I haven't backed-up any data on my desktop or laptop. I am thinking of buying a couple of SSDs
for the job. Would backing up the (windows 10) operating system to the external drives be as easy
as doing it for other files on the machines?
A few months ago we replaced the house desktop, because the old one had become painfully slow & occasionally froze. I told Mrs B that it might be fixable, but she insisted on a new one, so we got something with a shiny new NVMe SSD, & she was happy. Impressively fast starting up, loading software & closing down.
This left us with a spare PC which I thought was probably OK but for the HDD, & might do as a spare & for when we both wanted to use one - & we both prefer a proper keyboard & screen. So I bought a SATA SSD & cloned the HDD to it, after removing extraneous data & software then wiping all the free space.
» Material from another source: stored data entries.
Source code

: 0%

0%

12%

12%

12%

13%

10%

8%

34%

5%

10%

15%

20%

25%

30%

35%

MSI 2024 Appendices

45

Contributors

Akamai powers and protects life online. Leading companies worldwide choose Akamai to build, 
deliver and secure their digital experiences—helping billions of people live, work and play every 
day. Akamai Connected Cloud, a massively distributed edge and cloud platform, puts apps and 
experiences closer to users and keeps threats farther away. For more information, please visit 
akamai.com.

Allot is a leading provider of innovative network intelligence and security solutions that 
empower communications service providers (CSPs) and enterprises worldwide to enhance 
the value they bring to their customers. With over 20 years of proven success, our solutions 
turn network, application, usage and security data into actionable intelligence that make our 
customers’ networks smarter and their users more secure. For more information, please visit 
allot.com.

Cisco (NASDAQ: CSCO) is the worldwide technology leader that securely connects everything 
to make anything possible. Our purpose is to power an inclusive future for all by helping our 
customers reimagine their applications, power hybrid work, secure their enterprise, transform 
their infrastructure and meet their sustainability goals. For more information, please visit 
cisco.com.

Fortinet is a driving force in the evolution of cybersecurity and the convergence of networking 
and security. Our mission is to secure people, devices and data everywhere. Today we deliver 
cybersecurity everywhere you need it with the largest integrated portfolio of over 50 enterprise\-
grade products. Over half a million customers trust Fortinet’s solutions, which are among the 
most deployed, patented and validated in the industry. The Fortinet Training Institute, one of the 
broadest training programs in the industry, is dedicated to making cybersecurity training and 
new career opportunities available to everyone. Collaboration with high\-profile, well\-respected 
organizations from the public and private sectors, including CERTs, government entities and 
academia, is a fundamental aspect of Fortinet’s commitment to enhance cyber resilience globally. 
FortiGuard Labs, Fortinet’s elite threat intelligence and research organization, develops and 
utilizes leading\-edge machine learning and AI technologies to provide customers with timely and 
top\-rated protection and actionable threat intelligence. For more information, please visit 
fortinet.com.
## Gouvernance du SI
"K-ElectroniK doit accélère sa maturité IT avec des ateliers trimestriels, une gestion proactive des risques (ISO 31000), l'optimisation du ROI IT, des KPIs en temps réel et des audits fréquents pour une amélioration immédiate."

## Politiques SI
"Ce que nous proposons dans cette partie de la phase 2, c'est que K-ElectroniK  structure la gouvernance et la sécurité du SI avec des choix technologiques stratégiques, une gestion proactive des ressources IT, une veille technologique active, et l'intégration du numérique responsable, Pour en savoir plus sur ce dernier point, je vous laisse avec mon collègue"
Pretty easy. Just follow the destructions online. After I swapped over the drives, it started up with impressive speed (not quite as fast as the new one, but slower processor, slower RAM, & SATA vs NVMe . . . . ), & has been running happily ever since.
The old drive's been reformatted & is now in the new PC's spare drive bay, used for backups. Had some bad sectors. Not sure if that was all, but it's working fine at the moment.
The SATA SSD is a Kioxia (formerly Toshiba's memory division, & still 40% owned by Toshiba) from their 'Upgrader' range. Rather cheap. I have an old Toshiba external HDD which has been utterly reliable for several years, which influenced me, & the reviews reckoned it was good value & performance was reasonable - & it was only for the spare. Available in 240, 480 & 960 GB. There seem to be plenty of others out there which would also do the job, though.
Also - Windows lets you do image backups.